The AI model identified optimal process parameters that were counterintuitive to traditional thinking, leading to significant improvements.

Chemical Industry:

A specialty chemicals producer wanted to optimize their batch reactor performance. First Principles models were unable to account for all the subtle variations in raw materials and process conditions. Using Fero Labs' Industrial AI platform, they realized:

  • 12% increase in batch yield
  • 20% reduction in energy consumption
  • $3.5 million annual savings in operational costs

The AI model discovered complex relationships between reaction time, temperature profiles, and raw material properties that were previously unknown.

Petroleum Refining:

A refinery was facing challenges in optimizing their crude distillation unit. Traditional models struggled with the highly variable nature of crude oil feedstocks. By adopting an Industrial AI solution, they achieved:

  • 3% increase in valuable product yield
  • 10% reduction in energy usage
  • $10 million annual profit improvement

The AI model dynamically adjusted operating parameters based on real-time feedstock properties, outperforming static First Principles models.

Cement Production:

A cement manufacturer wanted to reduce their carbon footprint while maintaining product quality. First Principles models couldn't effectively balance the complex tradeoffs involved. Industrial AI delivered:

  • 7% reduction in CO2 emissions
  • 5% decrease in clinker factor
  • $2 million annual savings in raw material costs

The AI model optimized the cement formulation and kiln operation in ways that weren't obvious from traditional engineering approaches.

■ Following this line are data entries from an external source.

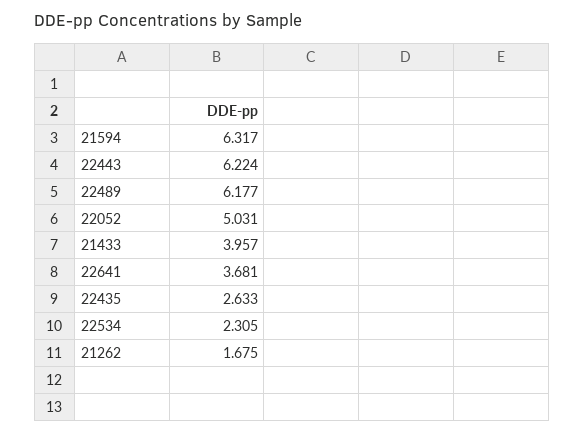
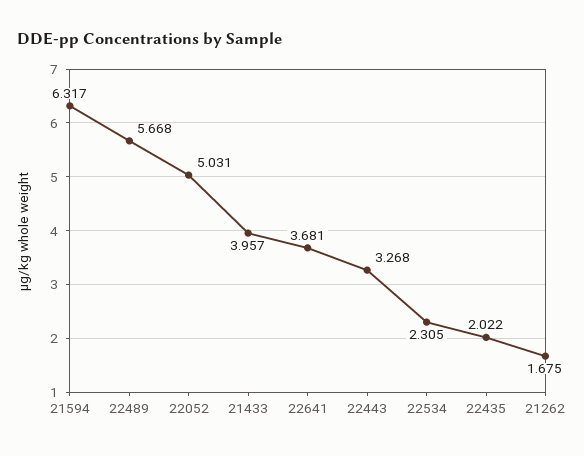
  {
    "21594": 6.317,
-   "22443": 6.224,
+   "22443": 3.268,
-   "22489": 6.177,
+   "22489": 5.668,
    "22052": 5.031,
    "21433": 3.957,
    "22641": 3.681,
-   "22435": 2.633,
+   "22435": 2.022,
    "22534": 2.305,
    "21262": 1.675
  }

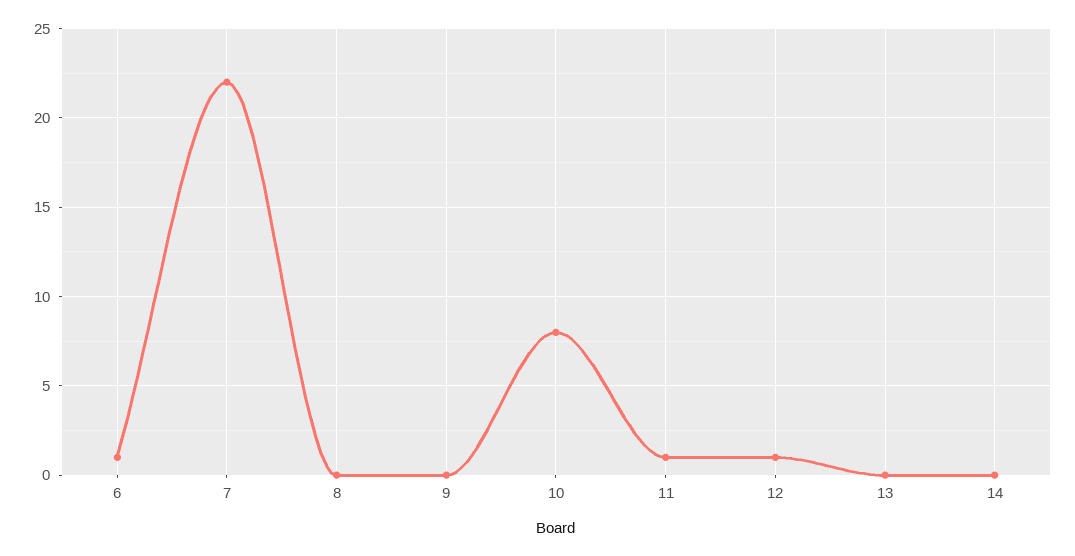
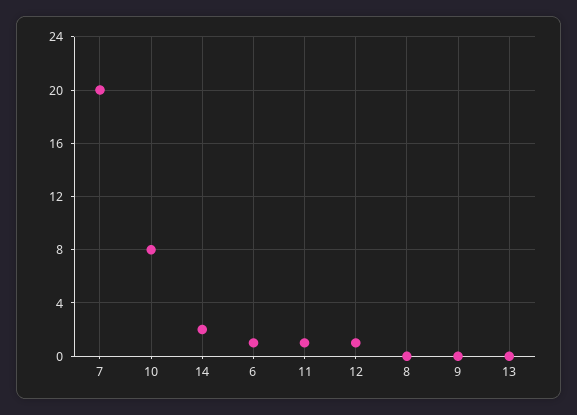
  {
    "6": 1,
-   "7": 22,
+   "7": 20,
    "8": 0,
    "9": 0,
    "10": 8,
    "11": 1,
    "12": 1,
    "13": 0,
-   "14": 0
+   "14": 2
  }

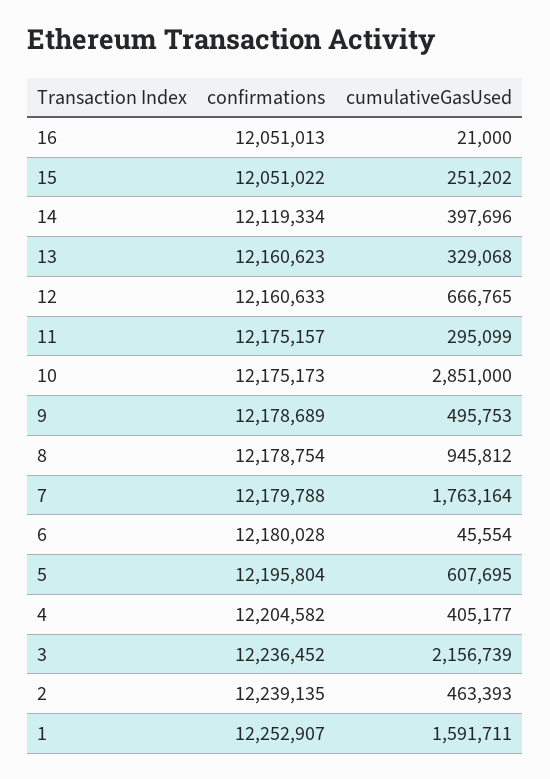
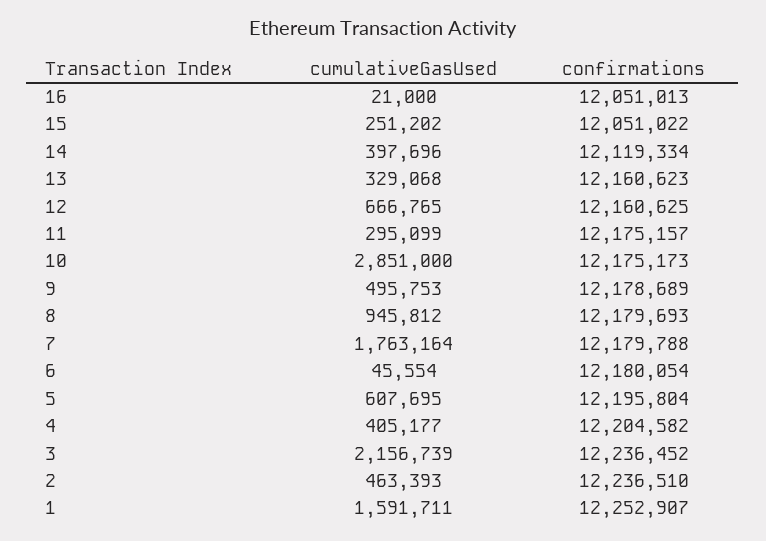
  {
    "confirmations": {
      "16": 12051013,
      "15": 12051022,
      "14": 12119334,
      "13": 12160623,
-     "12": 12160633,
+     "12": 12160625,
      "11": 12175157,
      "10": 12175173,
      "9": 12178689,
-     "8": 12178754,
+     "8": 12179693,
      "7": 12179788,
-     "6": 12180028,
+     "6": 12180054,
      "5": 12195804,
      "4": 12204582,
      "3": 12236452,
-     "2": 12239135,
+     "2": 12236510,
      "1": 12252907
    },
    "cumulativeGasUsed": {
      "16": 21000,
      "15": 251202,
      "14": 397696,
      "13": 329068,
      "12": 666765,
      "11": 295099,
      "10": 2851000,
      "9": 495753,
      "8": 945812,
      "7": 1763164,
      "6": 45554,
      "5": 607695,
      "4": 405177,
      "3": 2156739,
      "2": 463393,
      "1": 1591711
    }
  }

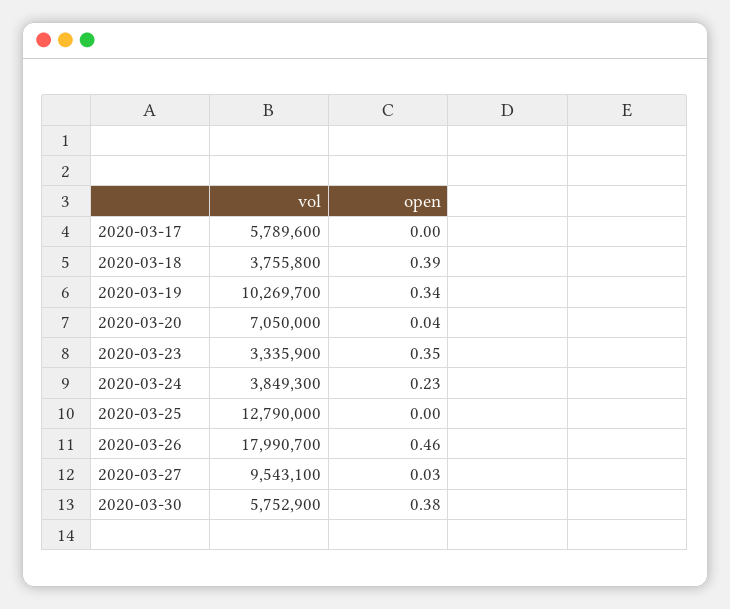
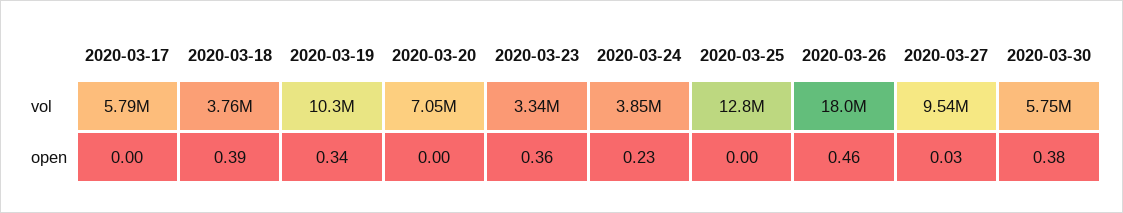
  {
    "vol": {
      "2020-03-17": 5789600,
      "2020-03-18": 3755800,
      "2020-03-19": 10269700,
      "2020-03-20": 7050000,
      "2020-03-23": 3335900,
      "2020-03-24": 3849300,
      "2020-03-25": 12790000,
      "2020-03-26": 17990700,
      "2020-03-27": 9543100,
      "2020-03-30": 5752900
    },
    "open": {
      "2020-03-17": 0,
      "2020-03-18": 0.39,
      "2020-03-19": 0.34,
-     "2020-03-20": 0.04,
+     "2020-03-20": 0,
-     "2020-03-23": 0.35,
+     "2020-03-23": 0.36,
      "2020-03-24": 0.23,
      "2020-03-25": 0,
      "2020-03-26": 0.46,
      "2020-03-27": 0.03,
      "2020-03-30": 0.38
    }
  }

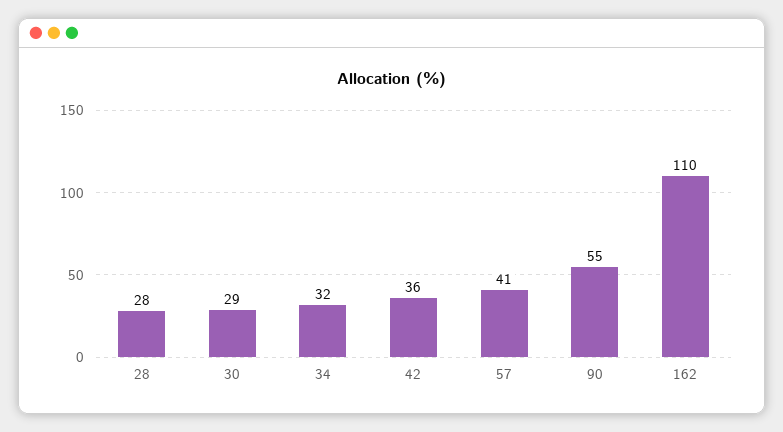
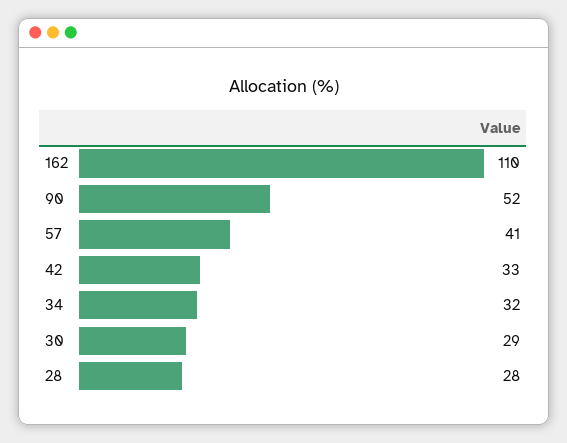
  {
    "28": 28,
    "30": 29,
    "34": 32,
-   "42": 36,
+   "42": 33,
    "57": 41,
-   "90": 55,
+   "90": 52,
    "162": 110
  }

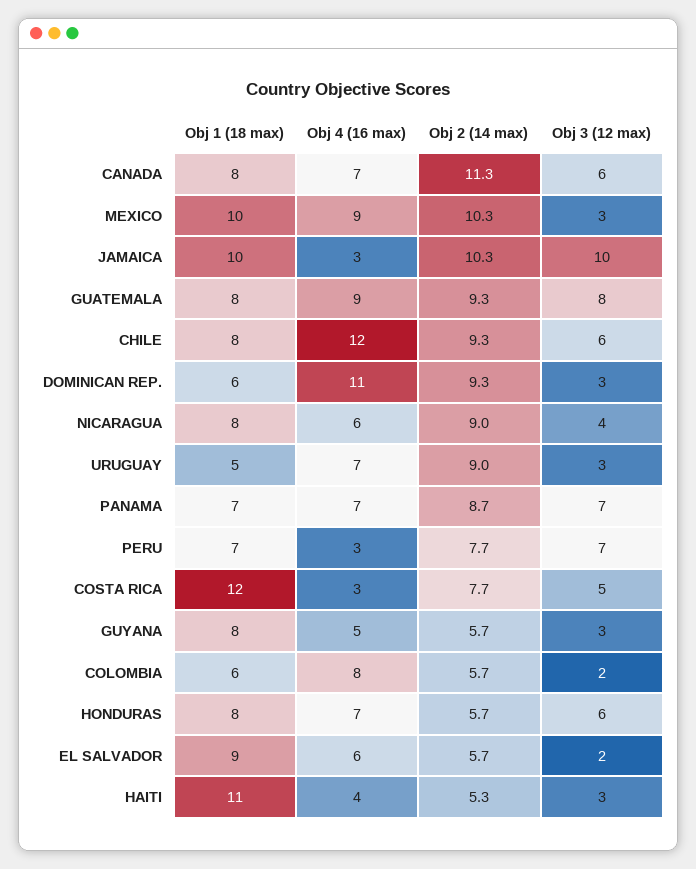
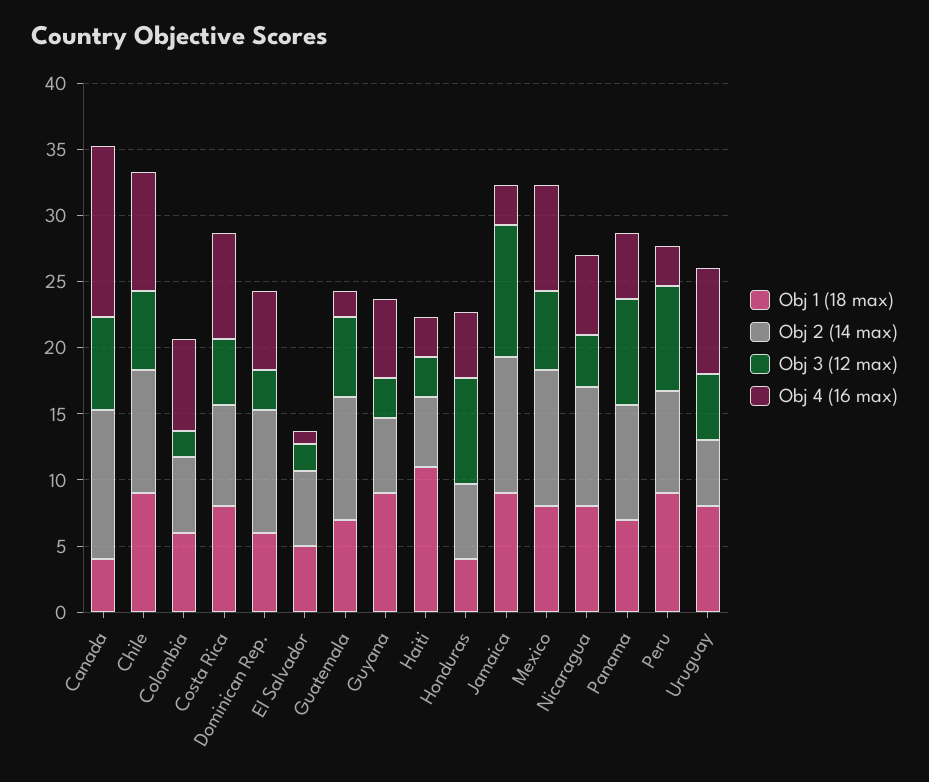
  {
    "Obj 1 (18 max)": {
-     "CANADA": 8,
+     "CANADA": 4,
-     "MEXICO": 10,
+     "MEXICO": 8,
-     "JAMAICA": 10,
+     "JAMAICA": 9,
-     "GUATEMALA": 8,
+     "GUATEMALA": 7,
-     "CHILE": 8,
+     "CHILE": 9,
      "DOMINICAN REP.": 6,
      "NICARAGUA": 8,
-     "URUGUAY": 5,
+     "URUGUAY": 8,
      "PANAMA": 7,
-     "PERU": 7,
+     "PERU": 9,
-     "COSTA RICA": 12,
+     "COSTA RICA": 8,
-     "GUYANA": 8,
+     "GUYANA": 9,
      "COLOMBIA": 6,
-     "HONDURAS": 8,
+     "HONDURAS": 4,
-     "EL SALVADOR": 9,
+     "EL SALVADOR": 5,
      "HAITI": 11
    },
    "Obj 4 (16 max)": {
-     "CANADA": 7,
+     "CANADA": 13,
-     "MEXICO": 9,
+     "MEXICO": 8,
      "JAMAICA": 3,
-     "GUATEMALA": 9,
+     "GUATEMALA": 2,
-     "CHILE": 12,
+     "CHILE": 9,
-     "DOMINICAN REP.": 11,
+     "DOMINICAN REP.": 6,
      "NICARAGUA": 6,
-     "URUGUAY": 7,
+     "URUGUAY": 8,
-     "PANAMA": 7,
+     "PANAMA": 5,
      "PERU": 3,
-     "COSTA RICA": 3,
+     "COSTA RICA": 8,
-     "GUYANA": 5,
+     "GUYANA": 6,
-     "COLOMBIA": 8,
+     "COLOMBIA": 7,
-     "HONDURAS": 7,
+     "HONDURAS": 5,
-     "EL SALVADOR": 6,
+     "EL SALVADOR": 1,
-     "HAITI": 4
+     "HAITI": 3
    },
    "Obj 2 (14 max)": {
      "CANADA": 11.3,
      "MEXICO": 10.3,
      "JAMAICA": 10.3,
      "GUATEMALA": 9.3,
      "CHILE": 9.3,
      "DOMINICAN REP.": 9.3,
      "NICARAGUA": 9,
-     "URUGUAY": 9,
+     "URUGUAY": 5,
      "PANAMA": 8.7,
      "PERU": 7.7,
      "COSTA RICA": 7.7,
      "GUYANA": 5.7,
      "COLOMBIA": 5.7,
      "HONDURAS": 5.7,
      "EL SALVADOR": 5.7,
      "HAITI": 5.3
    },
    "Obj 3 (12 max)": {
-     "CANADA": 6,
+     "CANADA": 7,
-     "MEXICO": 3,
+     "MEXICO": 6,
      "JAMAICA": 10,
-     "GUATEMALA": 8,
+     "GUATEMALA": 6,
      "CHILE": 6,
      "DOMINICAN REP.": 3,
      "NICARAGUA": 4,
-     "URUGUAY": 3,
+     "URUGUAY": 5,
-     "PANAMA": 7,
+     "PANAMA": 8,
-     "PERU": 7,
+     "PERU": 8,
      "COSTA RICA": 5,
      "GUYANA": 3,
      "COLOMBIA": 2,
-     "HONDURAS": 6,
+     "HONDURAS": 8,
      "EL SALVADOR": 2,
      "HAITI": 3
    }
  }

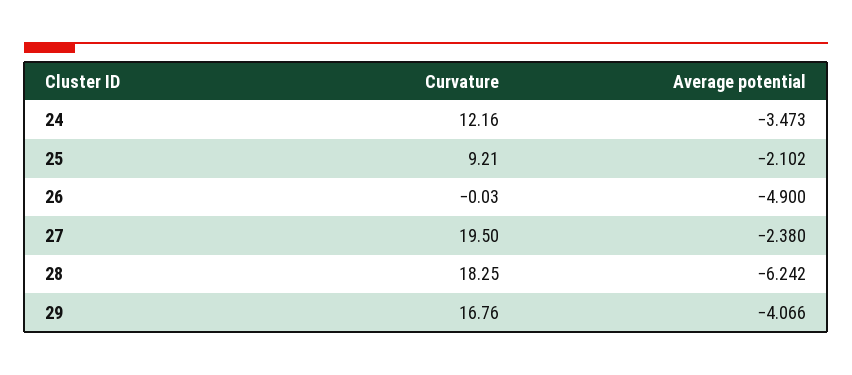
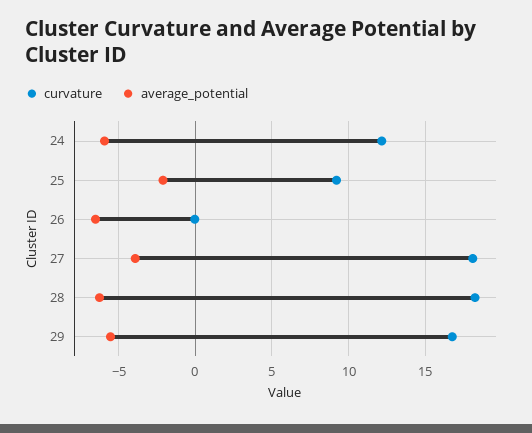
  {
    "Curvature": {
      "24": 12.16,
      "25": 9.21,
      "26": -0.03,
-     "27": 19.5,
+     "27": 18,
      "28": 18.25,
      "29": 16.76
    },
    "Average potential": {
-     "24": -3.473,
+     "24": -6,
      "25": -2.102,
-     "26": -4.9,
+     "26": -6.5,
-     "27": -2.38,
+     "27": -4,
      "28": -6.242,
-     "29": -4.066
+     "29": -5.5
    }
  }

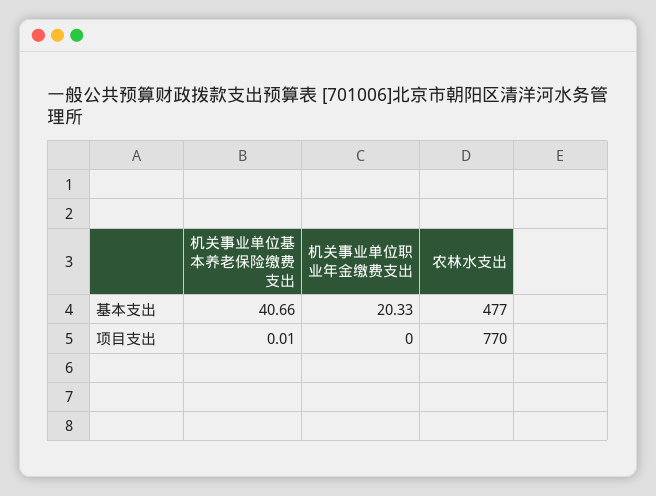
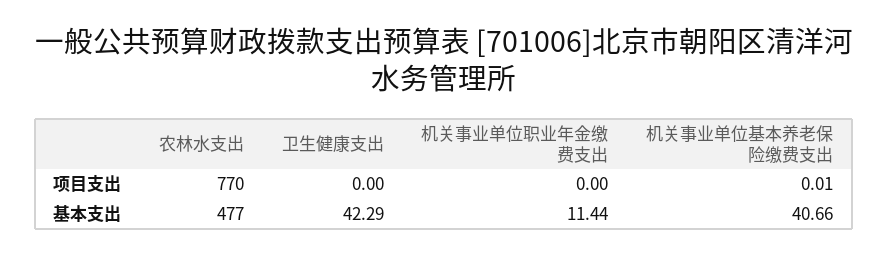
  {
    "机关事业单位基本养老保险缴费支出": {
      "基本支出": 40.66,
      "项目支出": 0.01
    },
    "机关事业单位职业年金缴费支出": {
-     "基本支出": 20.33,
+     "基本支出": 11.44,
      "项目支出": 0
    },
    "农林水支出": {
      "基本支出": 477,
      "项目支出": 770
-   }
+   },
+   "卫生健康支出": {
+     "项目支出": 0,
+     "基本支出": 42.29
+   }
  }

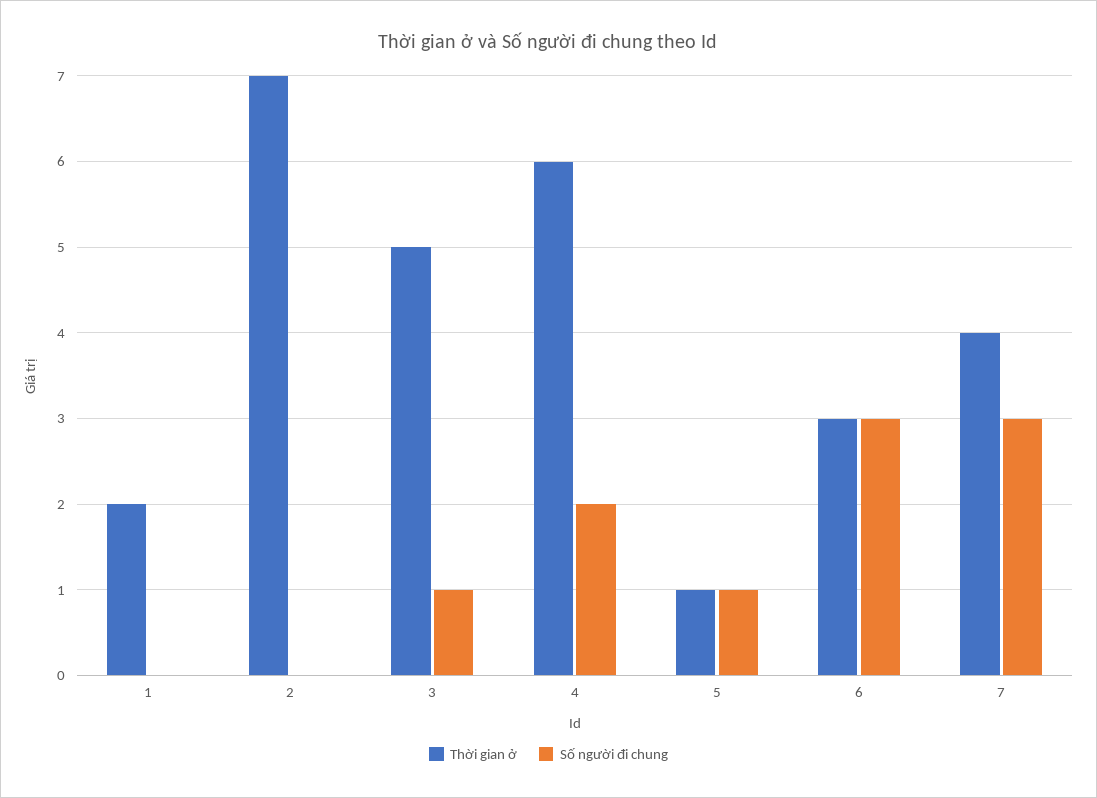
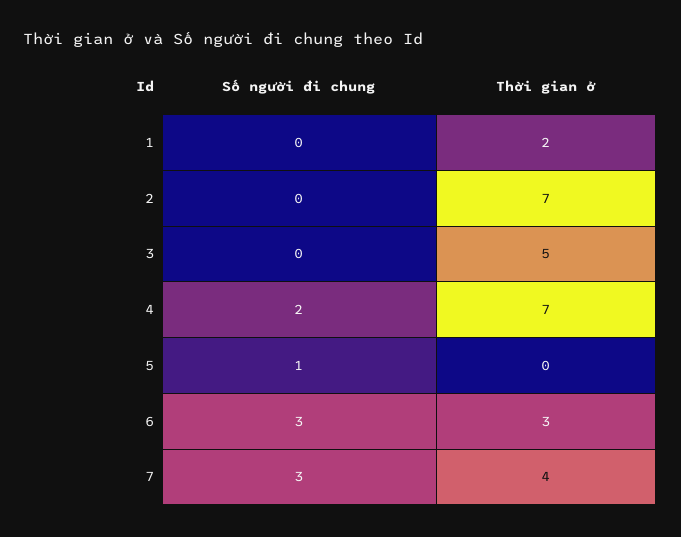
  {
    "Thời gian ở": {
      "1": 2,
      "2": 7,
      "3": 5,
-     "4": 6,
+     "4": 7,
-     "5": 1,
+     "5": 0,
      "6": 3,
      "7": 4
    },
    "Số người đi chung": {
      "1": 0,
      "2": 0,
-     "3": 1,
+     "3": 0,
      "4": 2,
      "5": 1,
      "6": 3,
      "7": 3
    }
  }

While First Principles modeling has its place in process understanding, Industrial AI is proving to be the superior choice for modern industrial optimization. Its ability to handle complexity, adapt to changing conditions, and uncover hidden insights makes it an invaluable tool for industries looking to stay competitive in today's fast-paced world.

As demonstrated by the real-world examples, Industrial AI solutions like Fero Labs are delivering tangible, significant benefits across various sectors, driving efficiency, quality, and profitability to new heights.